Çerkezoğlu’nun konuşmasının ardından kitle sloganlar eşliğinde anıta karanfil bıraktı. Kitle daha sonra buradan anmanın gerçekleşeceği bir diğer adres olan Şişhane’ye geçti.

ŞİŞHANE’DE ANMA

Kazancı Yokuşu’ndaki anmanın ardından kitle İstiklal Caddesi'nde "Yaşasın 1 Mayıs”, “Bijî Yek Gulan" sloganlarıyla Şişhane’ye yürüyüş düzenledi. Burada 1 Mayıs 1989’da yaşamını yitiren Mehmet Akif Dalcı için anma gerçekleştirildi. Saygı duruşuyla başlayan anmada konuşan TMMOB İstanbul İl Koordinasyon Kurulu Sekreteri Cevahir Efe Akçelik, işçilerin ve emekçilerin taleplerini yineledi. Anma karanfillerin bırakılmasıyla sona erdi.

İZMİR’DE 1 MAYIS BULUŞMASI

İstanbul ve Ankara'daki eylemlerin ardından İzmir Konak Kemeraltı girişinde de sendikaların çağrısıyla 1 Mayıs açıklaması yapıldı.

Açıklamaya aralarında TKP, EMEP ve HDP'nin de yer aldığı siyasi partiler katıldı.

ADANA

Adana'da 1 Mayıs, Uğur Mumcu Meydanı’nda gerçekleştirilen açıklamayla kutlandı. Çeşitli noktalarda toplanan emekçileri, siyasi parti ve sivil toplum örgütü temsilciler, alana yürüdü. 1 Mayıs alanına slogan atarak gitmek isteyen Emek Partisi (EMEP) üyelerine polis yürüyüşün yasak olduğu iddiası ile engel olmaya çalıştı. Ancak EMEP'liler,"Yaşasın 1 Mayıs", "İşçilerin birliği sermayeyi yenecek" ve "İş, ekmek, özgürlük" sloganıyla alana girdi.  DİSK, KESK, TMMOB, Adana Tabip Odası ve Adana Barosu üyeleri, Halkların Demokratik Partisi (HDP) Adana Milletvekili Tülay Hatimoğulları, Cumhuriyet Halk Partisi (CHP) Adana Milletvekili Müzeyyin Şevkin, HDK, HDP, CHP, EMEP, TÖP, İHD  TİP, TKP gibi partilerin yanı sıra  çok sayıda kişi katıldı.
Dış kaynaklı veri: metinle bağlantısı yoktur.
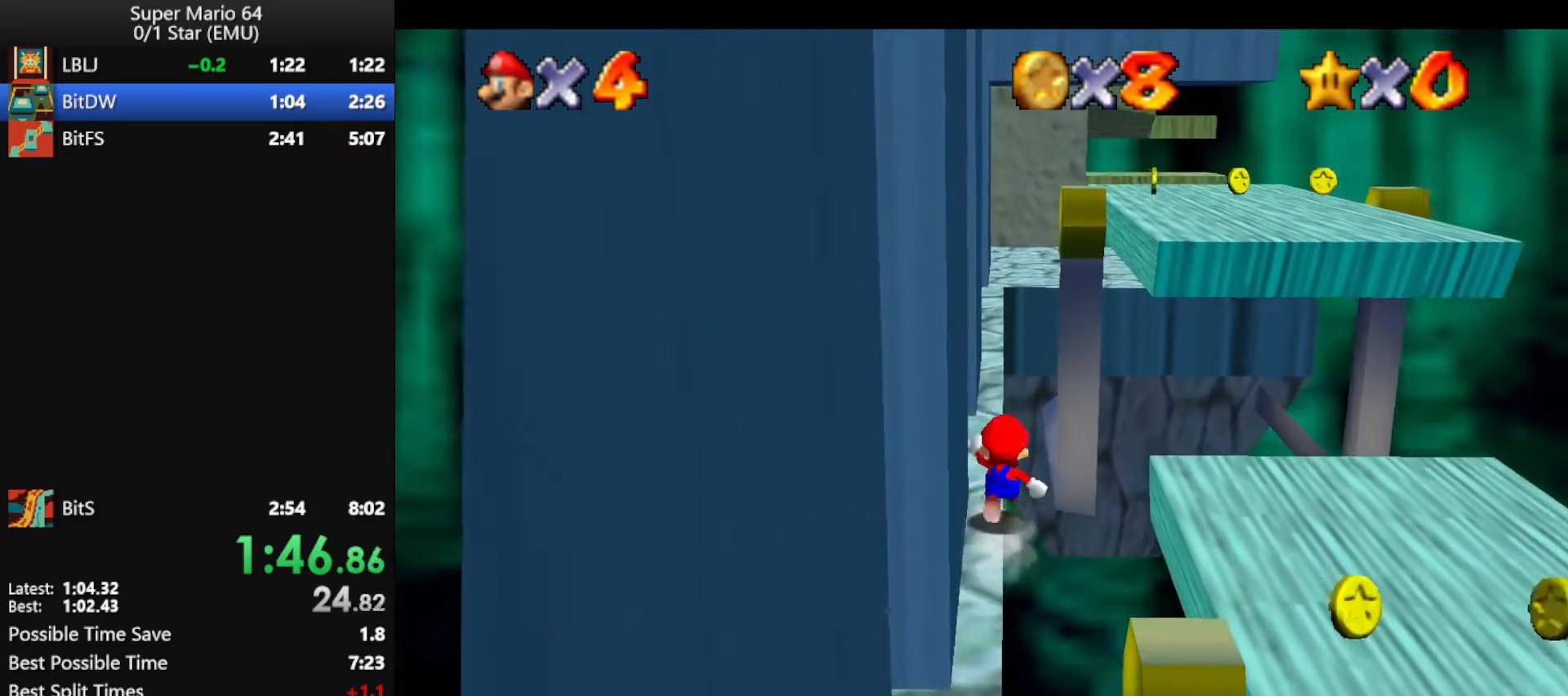
{"buttons": [], "left_stick": "up", "events": [[133, "A", "down"], [133, "B", "down"], [267, "A", "up"], [300, "B", "up"]]}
ÇARKLAR DURSUN ÖLÜMLER BİTSİN

Basın metnini okuyan DİSK Çukurova Bölge Temsilcisi Hüseyin Yaşar Gündoğdu, sağlıklı, güvenceli ve insanca yaşama hakkı için yan yana olduklarını söyledi. Gündoğdu, "Çarklar dursun, ölümler bitsin. Bu felakete son vermek, insanlık için yeni bir başlangıç yapmak, eşitliğin, özgürlüğün, adaletin, demokrasinin egemen olduğu, kardeşçe, barış içerisinde yaşayacağımız yeni bir toplumsal düzen kurmak ellerimizdedir" dedi.

Emekçiler, "Her yer 1 Mayıs her yer direniş" sloganlarıyla yasaklara tepki gösterdi.

MERSİN

Mersin Emek ve Demokrasi Platformu, 1 Mayıs'ı EMEP Mersin İl Örgütü binasında yaptıkları açıklamayla kutladı. “Güvenceli iş, insanca yaşam hak ve özgürlükler için yaşasın 1 Mayıs” pankartının açıldığı açıklamada “Sizin her şeyiniz bizim 1 Mayıs’ımız var. Yasaklanamaz” pankartı açıldı.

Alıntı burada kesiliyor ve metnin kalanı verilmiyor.